Investigating Wit, Creativity, and Detectability of Large Language Models in Domain-Specific Writing Style Adaptation of Reddit's Showerthoughts
Tolga Buz, Benjamin Frost, Nikola Genchev, Moritz Schneider, Lucie-Aimée Kaffee, Gerard de Melo
TL;DR
This paper investigates how well different LLMs can imitate Reddit's Showerthoughts in short, witty texts and whether humans and automated detectors can tell AI-generated from human-authored content. The authors fine-tune GPT-2 and GPT-Neo on Showerthoughts, and generate additional samples with GPT-3.5-turbo in a zero-shot setup, then evaluate outputs via a human survey across logical validity, creativity, humor, and cleverness, plus a real-person perception question. They also train RoBERTa-based classifiers to distinguish AI-generated from human-written texts and analyze token-level contributions to predictions. The results show AI-generated Showerthoughts reach near-human quality, with humans often unable to reliably detect them, while RoBERTa detectors perform robustly, highlighting both the potential for convincing short-form creative writing and the need for reliable detection tools in real-world use cases.
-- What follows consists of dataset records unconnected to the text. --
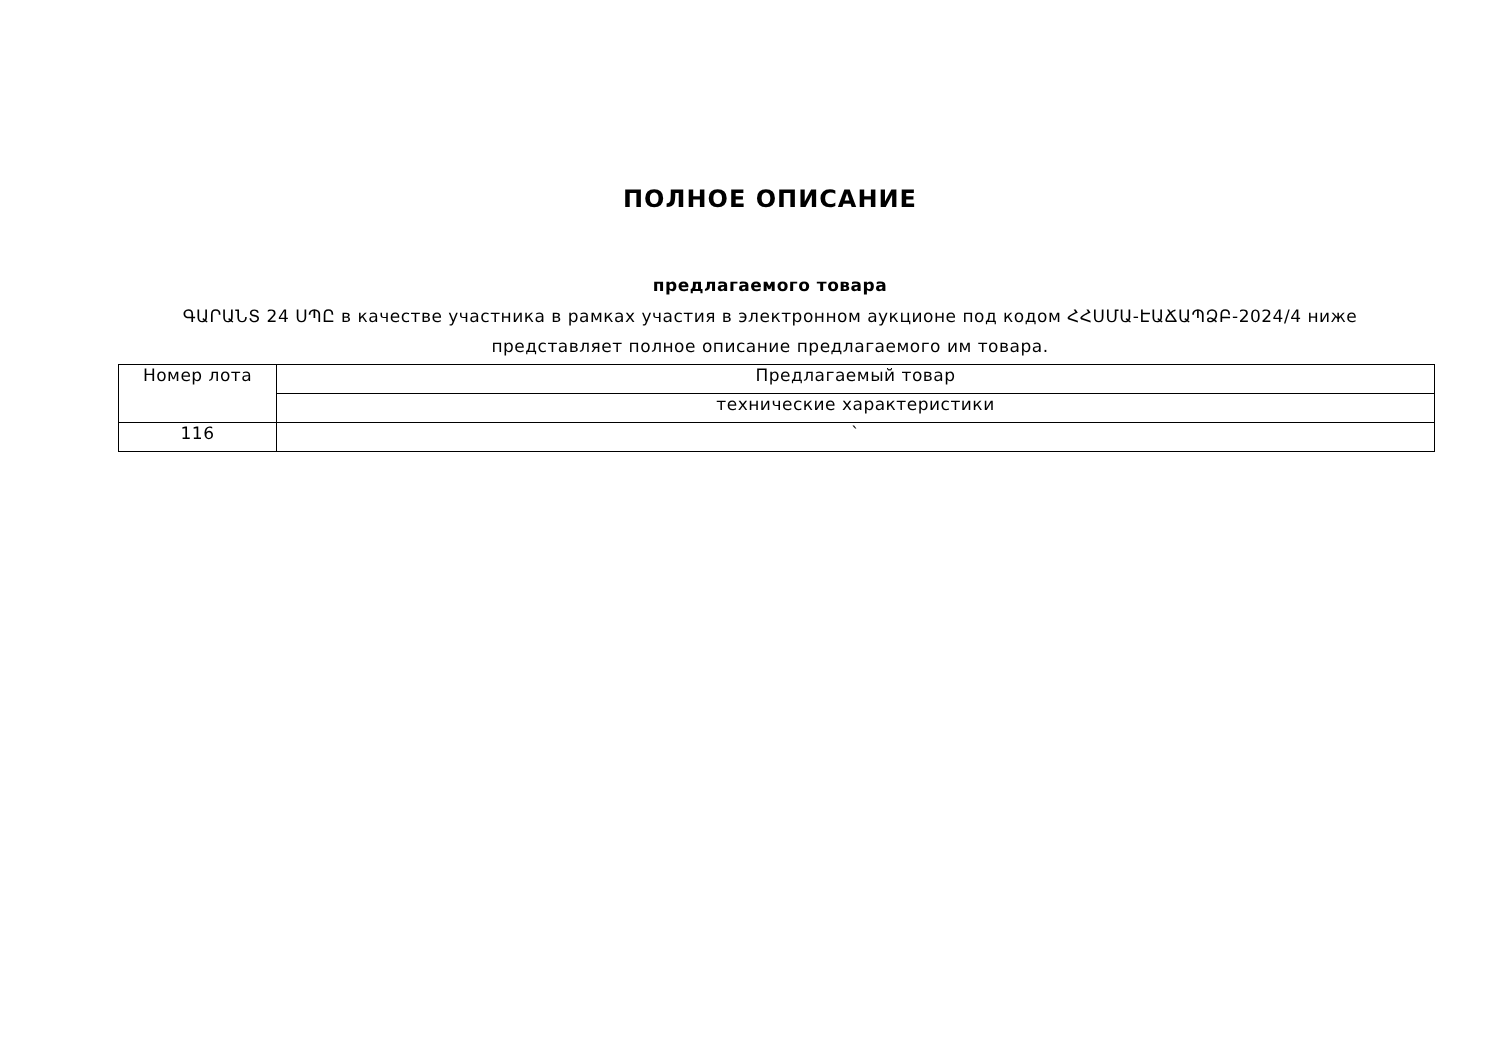ПОЛНОЕ ОПИСАНИЕ
предлагаемого товара
ԳԱՐԱՆՏ 24 ՍՊԸ в качестве участника в рамках участия в электронном аукционе под кодом ՀՀՍՄԱ-ԷԱՃԱՊՁԲ-2024/4 ниже представляет полное описание предлагаемого им товара.
| Номер лота | Предлагаемый товар |
| | технические характеристики |
| 116 | ` |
The work contributes a new Showerthoughts dataset, multi-model generation and evaluation, and insights into detection strategies and their limitations, with implications for creative writing, marketing, and content moderation.
Abstract
Recent Large Language Models (LLMs) have shown the ability to generate content that is difficult or impossible to distinguish from human writing. We investigate the ability of differently-sized LLMs to replicate human writing style in short, creative texts in the domain of Showerthoughts, thoughts that may occur during mundane activities. We compare GPT-2 and GPT-Neo fine-tuned on Reddit data as well as GPT-3.5 invoked in a zero-shot manner, against human-authored texts. We measure human preference on the texts across the specific dimensions that account for the quality of creative, witty texts. Additionally, we compare the ability of humans versus fine-tuned RoBERTa classifiers to detect AI-generated texts. We conclude that human evaluators rate the generated texts slightly worse on average regarding their creative quality, but they are unable to reliably distinguish between human-written and AI-generated texts. We further provide a dataset for creative, witty text generation based on Reddit Showerthoughts posts.